(Collected data)
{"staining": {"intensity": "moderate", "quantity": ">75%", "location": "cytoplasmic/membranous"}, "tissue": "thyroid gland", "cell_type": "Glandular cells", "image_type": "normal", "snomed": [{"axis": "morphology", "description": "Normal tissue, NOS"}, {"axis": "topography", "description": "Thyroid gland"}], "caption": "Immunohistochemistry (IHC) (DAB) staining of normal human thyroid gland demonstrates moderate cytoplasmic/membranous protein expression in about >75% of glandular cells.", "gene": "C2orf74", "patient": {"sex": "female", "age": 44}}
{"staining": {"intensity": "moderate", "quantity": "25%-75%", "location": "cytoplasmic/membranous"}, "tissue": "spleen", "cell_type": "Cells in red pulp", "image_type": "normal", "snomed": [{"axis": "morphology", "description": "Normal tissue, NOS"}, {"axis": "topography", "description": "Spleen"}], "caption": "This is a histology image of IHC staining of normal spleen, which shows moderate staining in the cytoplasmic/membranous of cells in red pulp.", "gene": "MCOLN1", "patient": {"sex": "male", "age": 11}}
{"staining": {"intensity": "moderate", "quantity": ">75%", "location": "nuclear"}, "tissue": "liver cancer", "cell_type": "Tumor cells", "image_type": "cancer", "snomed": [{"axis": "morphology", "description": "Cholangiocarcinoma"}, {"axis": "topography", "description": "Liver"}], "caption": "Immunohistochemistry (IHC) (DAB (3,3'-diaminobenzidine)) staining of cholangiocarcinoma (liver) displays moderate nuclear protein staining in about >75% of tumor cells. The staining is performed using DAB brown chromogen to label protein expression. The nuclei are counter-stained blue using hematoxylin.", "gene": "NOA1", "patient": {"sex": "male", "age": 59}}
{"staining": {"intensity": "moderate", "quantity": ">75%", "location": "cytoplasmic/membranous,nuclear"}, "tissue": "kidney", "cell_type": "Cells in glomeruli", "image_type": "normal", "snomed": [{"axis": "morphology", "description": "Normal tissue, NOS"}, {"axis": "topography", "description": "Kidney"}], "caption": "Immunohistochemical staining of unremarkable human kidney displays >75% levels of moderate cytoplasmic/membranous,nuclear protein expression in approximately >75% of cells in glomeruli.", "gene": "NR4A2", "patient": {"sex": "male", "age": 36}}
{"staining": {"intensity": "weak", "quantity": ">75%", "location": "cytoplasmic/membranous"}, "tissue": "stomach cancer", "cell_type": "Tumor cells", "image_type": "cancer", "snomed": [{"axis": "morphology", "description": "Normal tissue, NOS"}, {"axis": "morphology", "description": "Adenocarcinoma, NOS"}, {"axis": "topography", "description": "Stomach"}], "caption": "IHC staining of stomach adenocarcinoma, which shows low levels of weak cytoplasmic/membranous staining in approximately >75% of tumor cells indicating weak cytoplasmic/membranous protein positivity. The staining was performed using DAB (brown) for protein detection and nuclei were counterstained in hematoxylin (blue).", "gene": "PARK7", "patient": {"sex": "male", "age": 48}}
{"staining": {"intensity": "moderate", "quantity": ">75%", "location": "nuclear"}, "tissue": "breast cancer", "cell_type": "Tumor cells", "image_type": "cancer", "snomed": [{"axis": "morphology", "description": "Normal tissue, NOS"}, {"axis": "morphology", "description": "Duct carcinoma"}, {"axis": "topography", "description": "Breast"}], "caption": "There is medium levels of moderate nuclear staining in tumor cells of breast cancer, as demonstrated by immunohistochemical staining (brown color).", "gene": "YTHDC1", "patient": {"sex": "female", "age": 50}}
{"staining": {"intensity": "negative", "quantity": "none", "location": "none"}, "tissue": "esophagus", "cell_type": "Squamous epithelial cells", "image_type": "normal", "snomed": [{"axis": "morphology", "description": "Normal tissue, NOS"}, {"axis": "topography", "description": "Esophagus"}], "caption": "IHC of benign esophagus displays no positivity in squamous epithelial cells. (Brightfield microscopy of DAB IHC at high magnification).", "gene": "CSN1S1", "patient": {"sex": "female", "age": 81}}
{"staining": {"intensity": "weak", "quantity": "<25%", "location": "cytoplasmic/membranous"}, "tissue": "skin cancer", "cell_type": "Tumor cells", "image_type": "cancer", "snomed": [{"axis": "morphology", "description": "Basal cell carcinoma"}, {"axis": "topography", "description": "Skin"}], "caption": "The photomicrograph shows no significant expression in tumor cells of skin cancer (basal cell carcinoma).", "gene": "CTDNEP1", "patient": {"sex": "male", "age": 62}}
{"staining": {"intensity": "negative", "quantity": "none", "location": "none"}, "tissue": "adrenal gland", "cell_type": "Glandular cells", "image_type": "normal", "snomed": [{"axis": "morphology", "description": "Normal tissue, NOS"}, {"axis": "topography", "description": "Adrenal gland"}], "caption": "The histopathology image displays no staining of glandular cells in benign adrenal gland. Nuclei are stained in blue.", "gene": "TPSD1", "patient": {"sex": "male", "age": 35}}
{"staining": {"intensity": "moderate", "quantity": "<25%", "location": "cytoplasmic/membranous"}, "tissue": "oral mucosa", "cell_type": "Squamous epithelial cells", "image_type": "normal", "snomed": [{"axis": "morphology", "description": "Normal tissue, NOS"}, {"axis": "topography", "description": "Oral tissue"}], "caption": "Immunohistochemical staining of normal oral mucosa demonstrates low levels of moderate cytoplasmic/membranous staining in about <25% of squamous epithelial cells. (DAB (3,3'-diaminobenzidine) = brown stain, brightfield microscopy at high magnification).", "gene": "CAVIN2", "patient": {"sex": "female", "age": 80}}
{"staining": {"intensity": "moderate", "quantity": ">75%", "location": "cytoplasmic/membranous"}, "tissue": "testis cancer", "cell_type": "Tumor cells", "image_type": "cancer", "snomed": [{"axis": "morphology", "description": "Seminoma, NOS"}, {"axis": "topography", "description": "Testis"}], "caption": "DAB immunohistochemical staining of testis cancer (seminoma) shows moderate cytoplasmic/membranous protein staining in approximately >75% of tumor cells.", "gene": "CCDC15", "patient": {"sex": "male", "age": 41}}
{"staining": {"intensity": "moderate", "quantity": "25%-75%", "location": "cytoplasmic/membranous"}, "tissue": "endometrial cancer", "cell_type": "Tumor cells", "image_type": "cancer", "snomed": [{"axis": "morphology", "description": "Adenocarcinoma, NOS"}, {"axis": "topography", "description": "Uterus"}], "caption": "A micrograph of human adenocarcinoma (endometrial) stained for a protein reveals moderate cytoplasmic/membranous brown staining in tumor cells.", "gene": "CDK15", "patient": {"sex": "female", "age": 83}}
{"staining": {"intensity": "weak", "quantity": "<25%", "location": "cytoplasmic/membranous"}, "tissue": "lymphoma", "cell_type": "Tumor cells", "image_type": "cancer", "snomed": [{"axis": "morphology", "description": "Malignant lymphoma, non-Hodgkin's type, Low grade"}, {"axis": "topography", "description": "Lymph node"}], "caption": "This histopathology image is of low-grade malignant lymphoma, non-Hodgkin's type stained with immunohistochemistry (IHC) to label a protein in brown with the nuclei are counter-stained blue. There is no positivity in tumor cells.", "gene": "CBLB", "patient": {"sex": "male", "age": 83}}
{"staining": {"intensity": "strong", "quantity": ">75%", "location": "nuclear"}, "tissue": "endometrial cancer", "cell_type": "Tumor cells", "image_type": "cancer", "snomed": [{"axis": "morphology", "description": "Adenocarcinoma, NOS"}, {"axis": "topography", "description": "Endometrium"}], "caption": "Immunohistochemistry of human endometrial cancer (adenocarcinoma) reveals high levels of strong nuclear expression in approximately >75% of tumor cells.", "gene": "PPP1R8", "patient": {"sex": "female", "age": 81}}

◆ Prompt
Output the lines of the records above exactly as they appear, from the line containing "is medium levels" through the line containing "histopathology image displays".

◆ Solution
{"staining": {"intensity": "moderate", "quantity": ">75%", "location": "nuclear"}, "tissue": "breast cancer", "cell_type": "Tumor cells", "image_type": "cancer", "snomed": [{"axis": "morphology", "description": "Normal tissue, NOS"}, {"axis": "morphology", "description": "Duct carcinoma"}, {"axis": "topography", "description": "Breast"}], "caption": "There is medium levels of moderate nuclear staining in tumor cells of breast cancer, as demonstrated by immunohistochemical staining (brown color).", "gene": "YTHDC1", "patient": {"sex": "female", "age": 50}}
{"staining": {"intensity": "negative", "quantity": "none", "location": "none"}, "tissue": "esophagus", "cell_type": "Squamous epithelial cells", "image_type": "normal", "snomed": [{"axis": "morphology", "description": "Normal tissue, NOS"}, {"axis": "topography", "description": "Esophagus"}], "caption": "IHC of benign esophagus displays no positivity in squamous epithelial cells. (Brightfield microscopy of DAB IHC at high magnification).", "gene": "CSN1S1", "patient": {"sex": "female", "age": 81}}
{"staining": {"intensity": "weak", "quantity": "<25%", "location": "cytoplasmic/membranous"}, "tissue": "skin cancer", "cell_type": "Tumor cells", "image_type": "cancer", "snomed": [{"axis": "morphology", "description": "Basal cell carcinoma"}, {"axis": "topography", "description": "Skin"}], "caption": "The photomicrograph shows no significant expression in tumor cells of skin cancer (basal cell carcinoma).", "gene": "CTDNEP1", "patient": {"sex": "male", "age": 62}}
{"staining": {"intensity": "negative", "quantity": "none", "location": "none"}, "tissue": "adrenal gland", "cell_type": "Glandular cells", "image_type": "normal", "snomed": [{"axis": "morphology", "description": "Normal tissue, NOS"}, {"axis": "topography", "description": "Adrenal gland"}], "caption": "The histopathology image displays no staining of glandular cells in benign adrenal gland. Nuclei are stained in blue.", "gene": "TPSD1", "patient": {"sex": "male", "age": 35}}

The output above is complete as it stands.